*TASK STATEMENT*:
Please copy the portion of the passage on monitoring legacy Unix systems with Sensu Go verbatim, starting at "Having Sensu Go" and ending at "few different ways.".

━━━ READING PASSAGE

Jef Practice: Monitoring Legacy Unix systems with Sensu Go

Having Sensu Go written in Golang comes with some great forward looking benefits, especially for containerized workloads. But… Golang doesn’t compile natively on legacy Unix environments so we can’t easily offer a native agent to run on critical systems that are still in operation. If they weren’t critical, we’d all have found a way to move them to linux most likely. Even though there’s no native agent for these legacy systems Sensu Go can still support some monitoring workloads by making use of agent running on another system acting as a proxy entity in a few different ways.

━━━━━━
━━━ DATA SECTION

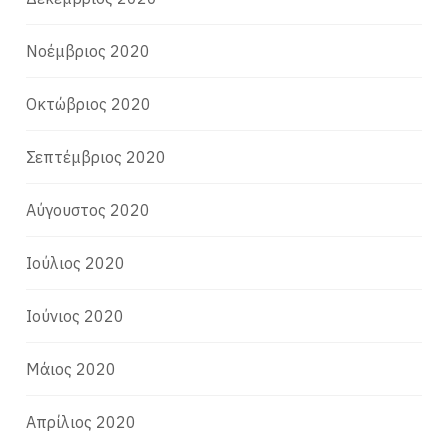
Νοέμβριος 2020
Οκτώβριος 2020
Σεπτέμβριος 2020
Αύγουστος 2020
Ιούλιος 2020
Ιούνιος 2020
Μάιος 2020
Απρίλιος 2020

━━━━━━

*WORKED SOLUTION*:
Having Sensu Go written in Golang comes with some great forward looking benefits, especially for containerized workloads. But… Golang doesn’t compile natively on legacy Unix environments so we can’t easily offer a native agent to run on critical systems that are still in operation. If they weren’t critical, we’d all have found a way to move them to linux most likely. Even though there’s no native agent for these legacy systems Sensu Go can still support some monitoring workloads by making use of agent running on another system acting as a proxy entity in a few different ways.